Retainer Sacrifice Dwindles in Later Rule
The archaeological evidence showing retainer sacrifice began to dwindle for the next few rulers that followed King Djer. For example, the following pharaohs had decreasing numbers of possible sacrificial burial sites in their tombs:
King Djet - A total of 174 satellite graves were found around this king's tomb, with only 99 of those being possible cases of retainer sacrifice.
Queen MerNeith - Queen MerNeith, who ruled as regent in her son's stead until he was old enough to ascend the throne, was buried with 41 surrounding individuals, with only 33 possible retainer sacrifices.
King Den - Queen MerNeith's son, King Den's, tomb had 83 possible retainer sacrifices among its 133 tombs.
King Semerkhet - King Semerkhet's burial enclosure is significant for its 68 subsidiary graves being housed under the same roof as the pharaoh, implying that the tombs were laid to rest in conjunction with the ruler's.
By and large, retainer sacrifice fell out of fashion across the kingdom by the end of the First Dynasty, though there were brief moments of its revival.

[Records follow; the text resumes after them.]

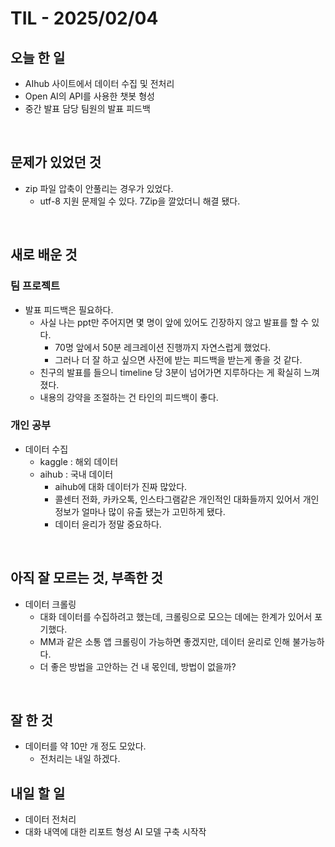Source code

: # TIL - 2025/02/04


## 오늘 한 일
- AIhub 사이트에서 데이터 수집 및 전처리
- Open AI의 API를 사용한 챗봇 형성
- 중간 발표 담당 팀원의 발표 피드백

<br>

## 문제가 있었던 것
- zip 파일 압축이 안풀리는 경우가 있었다.
  - utf-8 지원 문제일 수 있다. 7Zip을 깔았더니 해결 됐다.

<br>

## 새로 배운 것
### 팀 프로젝트
- 발표 피드백은 필요하다.
  - 사실 나는 ppt만 주어지면 몇 명이 앞에 있어도 긴장하지 않고 발표를 할 수 있다.
    - 70명 앞에서 50분 레크레이션 진행까지 자연스럽게 했었다.
    - 그러나 더 잘 하고 싶으면 사전에 받는 피드백을 받는게 좋을 것 같다.
  - 친구의 발표를 들으니 timeline 당 3분이 넘어가면 지루하다는 게 확실히 느껴졌다.
  - 내용의 강약을 조절하는 건 타인의 피드백이 좋다.

### 개인 공부
- 데이터 수집
  - kaggle : 해외 데이터
  - aihub : 국내 데이터
    - aihub에 대화 데이터가 진짜 많았다.
    - 콜센터 전화, 카카오톡, 인스타그램같은 개인적인 대화들까지 있어서 개인 정보가 얼마나 많이 유출 됐는가 고민하게 됐다.
    - 데이터 윤리가 정말 중요하다.

<br>

## 아직 잘 모르는 것, 부족한 것
- 데이터 크롤링
  - 대화 데이터를 수집하려고 했는데, 크롤링으로 모으는 데에는 한계가 있어서 포기했다.
  - MM과 같은 소통 앱 크롤링이 가능하면 좋겠지만, 데이터 윤리로 인해 불가능하다.
  - 더 좋은 방법을 고안하는 건 내 몫인데, 방법이 없을까?

<br>

## 잘 한 것
- 데이터를 약 10만 개 정도 모았다.
  - 전처리는 내일 하겠다.

## 내일 할 일
- 데이터 전처리
- 대화 내역에 대한 리포트 형성 AI 모델 구축 시작작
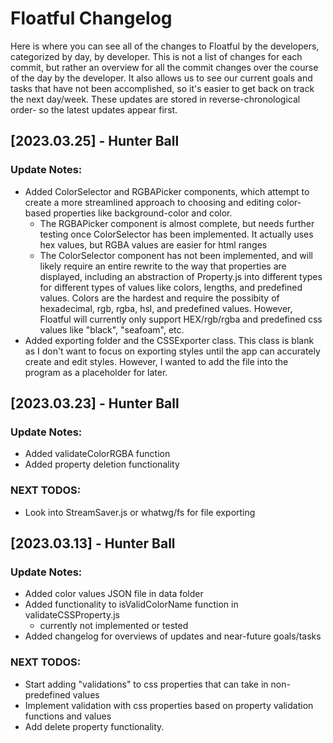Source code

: # Floatful Changelog

Here is where you can see all of the changes to Floatful by the developers, categorized by day, by developer. This is not a list of changes for each commit, but rather an overview for all the commit changes over the course of the day by the developer. It also allows us to see our current goals and tasks that have not been accomplished, so it's easier to get back on track the next day/week.
These updates are stored in reverse-chronological order- so the latest updates appear first.

## [2023.03.25] - Hunter Ball

### Update Notes:

-   Added ColorSelector and RGBAPicker components, which attempt to create a more streamlined approach to choosing and editing color-based properties like background-color and color.
    -   The RGBAPicker component is almost complete, but needs further testing once ColorSelector has been implemented. It actually uses hex values, but RGBA values are easier for html ranges
    -   The ColorSelector component has not been implemented, and will likely require an entire rewrite to the way that properties are displayed, including an abstraction of Property.js into different types for different types of values like colors, lengths, and predefined values. Colors are the hardest and require the possibity of hexadecimal, rgb, rgba, hsl, and predefined values. However, Floatful will currently only support HEX/rgb/rgba and predefined css values like "black", "seafoam", etc.
-   Added exporting folder and the CSSExporter class. This class is blank as I don't want to focus on exporting styles until the app can accurately create and edit styles. However, I wanted to add the file into the program as a placeholder for later.

## [2023.03.23] - Hunter Ball

### Update Notes:

-   Added validateColorRGBA function
-   Added property deletion functionality

### NEXT TODOS:

-   Look into StreamSaver.js or whatwg/fs for file exporting

## [2023.03.13] - Hunter Ball

### Update Notes:

-   Added color values JSON file in data folder
-   Added functionality to isValidColorName function in validateCSSProperty.js
    -   currently not implemented or tested
-   Added changelog for overviews of updates and near-future goals/tasks

### NEXT TODOS:

-   Start adding "validations" to css properties that can take in non-predefined values
-   Implement validation with css properties based on property validation functions and values
-   Add delete property functionality.
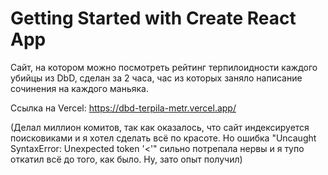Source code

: # Getting Started with Create React App

Сайт, на котором можно посмотреть рейтинг терпилоидности каждого убийцы из DbD, сделан за 2 часа, час из которых заняло написание сочинения на каждого маньяка.

Ссылка на Vercel: https://dbd-terpila-metr.vercel.app/

(Делал миллион комитов, так как оказалось, что сайт индексируется поисковиками и я хотел сделать всё по красоте. Но ошибка "Uncaught SyntaxError: Unexpected token '<'" сильно потрепала нервы и я тупо откатил всё до того, как было. Ну, зато опыт получил)
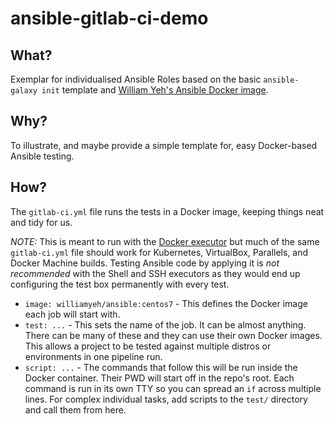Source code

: # ansible-gitlab-ci-demo

## What?

Exemplar for individualised Ansible Roles based on the basic `ansible-galaxy init` template and [William Yeh's Ansible Docker image](https://github.com/William-Yeh/docker-ansible).


## Why?

To illustrate, and maybe provide a simple template for, easy Docker-based Ansible testing.

## How?

The `gitlab-ci.yml` file runs the tests in a Docker image, keeping things neat and tidy for us.

*NOTE:* This is meant to run with the [Docker executor](https://gitlab.com/gitlab-org/gitlab-ci-multi-runner/blob/master/docs/executors/README.md) but much of the same `gitlab-ci.yml` file should work for Kubernetes, VirtualBox, Parallels, and Docker Machine builds. Testing Ansible code by applying it is *not recommended* with the Shell and SSH executors as they would end up configuring the test box permanently with every test.

* `image: williamyeh/ansible:centos7` - This defines the Docker image each job will start with.
* `test: ...` - This sets the name of the job. It can be almost anything. There can be many of these and they can use their own Docker images. This allows a project to be tested against multiple distros or environments in one pipeline run.
* `script: ...` - The commands that follow this will be run inside the Docker container. Their PWD will start off in the repo's root. Each command is run in its own TTY so you can spread an `if` across multiple lines. For complex individual tasks, add scripts to the `test/` directory and call them from here.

For instance, the royal pyramid tombs located in Meroe that were established in post-Nubian rule around 270 BCE show some evidence of retainer sacrifice, but this didn't last for long.
Animal Sacrifice Was a Common Practice in Ancient Egypt
While retainer sacrifice was a practice almost exclusively enacted by the Egyptian elite (who could actually afford an entourage to have buried alongside them), many Egyptians were buried with their pets and livestock. What might seem like a cruel practice today was actually deeply rooted in Egyptian religious understanding of the afterlife.
Ancient Egyptians believed that a person's soul separated into two entities, the ba and ka after death. The ka was tied to the deceased's physical body, where it was housed (hence the need for mummification), but despite being bound to the body, the ka could move around and live a physical existence within the tomb. This meant that the ka needed to be nourished, given activities to do, games to play, servants to care for them, and so on. Thus, people didn't want to be deprived of their favorite pets in the afterlife, and so had them killed and buried alongside them.
Some of the common types of animals that have been found preserved in Egyptian tombs include cats, jackals, crocodiles, ibis, hawks, and many others.
Further Reading to Dig Deep Into Egyptian Sacrifice
While there's significantly more research out there about general Egyptian burial practices, there is some pertaining to the subject of sacrificial burials, as well as funeral rituals. Looking at these research materials can help offer a better understanding of Egypt's fascinating cultural heritage, and can offer greater insight into their cultural norms.
Yet, the best way to get an understanding of the Egyptian perspective on these practices is to go straight to the source, their Book of the Dead. The Egyptian Book of the Dead: The Complete Papyrus of Ani, translated by Ogden Goelet and Raymond Faulkner, is considered a great translation of the original papyrus and will open your mind to Egyptian burial and the afterlife.
Egyptian Practices That Should Remain Ancient History
Human past is filled with tales of triumph and tragedy, and the experiences detailed in Ancient Egyptian archaeology depict a society where death was sometimes doled out long before nature took its course. Out of all the beloved aspects of Egyptian culture that people want to emulate, burying your besties with you is one practice that should always remain buried deep in ancient history.